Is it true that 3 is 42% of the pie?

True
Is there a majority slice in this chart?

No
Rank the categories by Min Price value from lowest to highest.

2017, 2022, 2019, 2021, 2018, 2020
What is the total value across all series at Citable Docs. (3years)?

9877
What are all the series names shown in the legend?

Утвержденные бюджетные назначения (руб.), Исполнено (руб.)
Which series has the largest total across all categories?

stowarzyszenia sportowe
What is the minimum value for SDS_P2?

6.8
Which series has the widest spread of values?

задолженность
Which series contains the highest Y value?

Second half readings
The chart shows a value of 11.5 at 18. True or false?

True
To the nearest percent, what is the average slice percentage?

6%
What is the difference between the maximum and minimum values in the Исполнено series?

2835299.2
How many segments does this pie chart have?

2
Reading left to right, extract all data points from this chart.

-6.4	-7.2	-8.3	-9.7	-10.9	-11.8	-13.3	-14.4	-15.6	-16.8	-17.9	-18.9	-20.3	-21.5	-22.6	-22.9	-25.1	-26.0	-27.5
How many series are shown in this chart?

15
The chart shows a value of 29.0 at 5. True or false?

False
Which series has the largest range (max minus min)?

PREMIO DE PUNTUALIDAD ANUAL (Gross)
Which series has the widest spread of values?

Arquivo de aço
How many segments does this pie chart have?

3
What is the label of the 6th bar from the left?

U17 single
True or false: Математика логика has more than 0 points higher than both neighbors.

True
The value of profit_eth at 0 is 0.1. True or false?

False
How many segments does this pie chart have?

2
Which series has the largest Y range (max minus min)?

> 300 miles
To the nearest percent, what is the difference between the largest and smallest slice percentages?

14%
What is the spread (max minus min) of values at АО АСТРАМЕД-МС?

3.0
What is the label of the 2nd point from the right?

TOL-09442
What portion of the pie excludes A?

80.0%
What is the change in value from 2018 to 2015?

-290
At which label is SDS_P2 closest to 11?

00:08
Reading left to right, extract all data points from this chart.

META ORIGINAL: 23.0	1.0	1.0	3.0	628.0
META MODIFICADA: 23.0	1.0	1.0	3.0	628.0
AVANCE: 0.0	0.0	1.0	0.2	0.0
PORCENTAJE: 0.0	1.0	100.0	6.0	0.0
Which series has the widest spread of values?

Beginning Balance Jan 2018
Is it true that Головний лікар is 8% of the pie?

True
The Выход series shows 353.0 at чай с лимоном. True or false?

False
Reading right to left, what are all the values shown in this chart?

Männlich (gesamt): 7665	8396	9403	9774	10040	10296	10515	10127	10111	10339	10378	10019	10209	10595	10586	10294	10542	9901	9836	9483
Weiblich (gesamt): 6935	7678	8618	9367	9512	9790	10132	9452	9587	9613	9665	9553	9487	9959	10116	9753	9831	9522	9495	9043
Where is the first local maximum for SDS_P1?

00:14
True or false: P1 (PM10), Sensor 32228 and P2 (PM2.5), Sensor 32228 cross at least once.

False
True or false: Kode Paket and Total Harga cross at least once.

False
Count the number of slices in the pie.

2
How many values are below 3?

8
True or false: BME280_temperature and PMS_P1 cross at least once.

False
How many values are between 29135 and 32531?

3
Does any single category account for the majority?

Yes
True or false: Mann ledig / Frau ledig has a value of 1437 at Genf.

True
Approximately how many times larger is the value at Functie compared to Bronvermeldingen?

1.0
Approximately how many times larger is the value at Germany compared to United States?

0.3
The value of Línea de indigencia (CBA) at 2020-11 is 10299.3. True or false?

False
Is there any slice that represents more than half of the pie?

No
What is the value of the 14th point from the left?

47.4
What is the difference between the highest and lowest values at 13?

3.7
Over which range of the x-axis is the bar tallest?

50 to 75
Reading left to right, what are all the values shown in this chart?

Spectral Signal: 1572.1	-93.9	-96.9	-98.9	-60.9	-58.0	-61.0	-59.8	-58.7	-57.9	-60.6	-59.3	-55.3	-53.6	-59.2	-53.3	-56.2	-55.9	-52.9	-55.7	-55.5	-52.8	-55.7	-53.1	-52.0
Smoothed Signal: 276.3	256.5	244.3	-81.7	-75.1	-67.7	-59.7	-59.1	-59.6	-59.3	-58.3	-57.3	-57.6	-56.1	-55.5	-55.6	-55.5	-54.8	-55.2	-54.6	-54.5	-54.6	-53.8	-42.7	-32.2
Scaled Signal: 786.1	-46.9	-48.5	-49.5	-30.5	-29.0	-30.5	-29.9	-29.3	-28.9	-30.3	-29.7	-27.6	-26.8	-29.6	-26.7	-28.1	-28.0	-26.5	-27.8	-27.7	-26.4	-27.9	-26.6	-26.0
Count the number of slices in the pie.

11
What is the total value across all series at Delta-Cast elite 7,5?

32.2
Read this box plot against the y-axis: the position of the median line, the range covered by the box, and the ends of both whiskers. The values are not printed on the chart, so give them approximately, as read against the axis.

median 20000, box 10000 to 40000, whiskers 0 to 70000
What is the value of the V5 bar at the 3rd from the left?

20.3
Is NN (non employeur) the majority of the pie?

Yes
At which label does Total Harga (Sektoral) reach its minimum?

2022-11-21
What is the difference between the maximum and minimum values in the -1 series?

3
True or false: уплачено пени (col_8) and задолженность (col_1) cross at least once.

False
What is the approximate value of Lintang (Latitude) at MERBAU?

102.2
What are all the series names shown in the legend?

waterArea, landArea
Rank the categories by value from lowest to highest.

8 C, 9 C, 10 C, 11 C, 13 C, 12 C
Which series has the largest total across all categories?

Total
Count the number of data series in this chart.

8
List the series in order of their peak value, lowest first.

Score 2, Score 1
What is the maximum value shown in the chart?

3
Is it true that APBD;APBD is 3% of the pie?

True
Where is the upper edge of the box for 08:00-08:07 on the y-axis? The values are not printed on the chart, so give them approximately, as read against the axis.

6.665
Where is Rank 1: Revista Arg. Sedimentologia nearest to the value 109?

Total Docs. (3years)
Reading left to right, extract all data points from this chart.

▬▬▬▬▬▬▬▬▬▬

■ Request
Repeat the data verbatim, from the line containing "Beginning Balance Jan 2018" through the line containing "True or false: P1".

■ Task output
Beginning Balance Jan 2018
Is it true that Головний лікар is 8% of the pie?

True
The Выход series shows 353.0 at чай с лимоном. True or false?

False
Reading right to left, what are all the values shown in this chart?

Männlich (gesamt): 7665	8396	9403	9774	10040	10296	10515	10127	10111	10339	10378	10019	10209	10595	10586	10294	10542	9901	9836	9483
Weiblich (gesamt): 6935	7678	8618	9367	9512	9790	10132	9452	9587	9613	9665	9553	9487	9959	10116	9753	9831	9522	9495	9043
Where is the first local maximum for SDS_P1?

00:14
True or false: P1 (PM10), Sensor 32228 and P2 (PM2.5), Sensor 32228 cross at least once.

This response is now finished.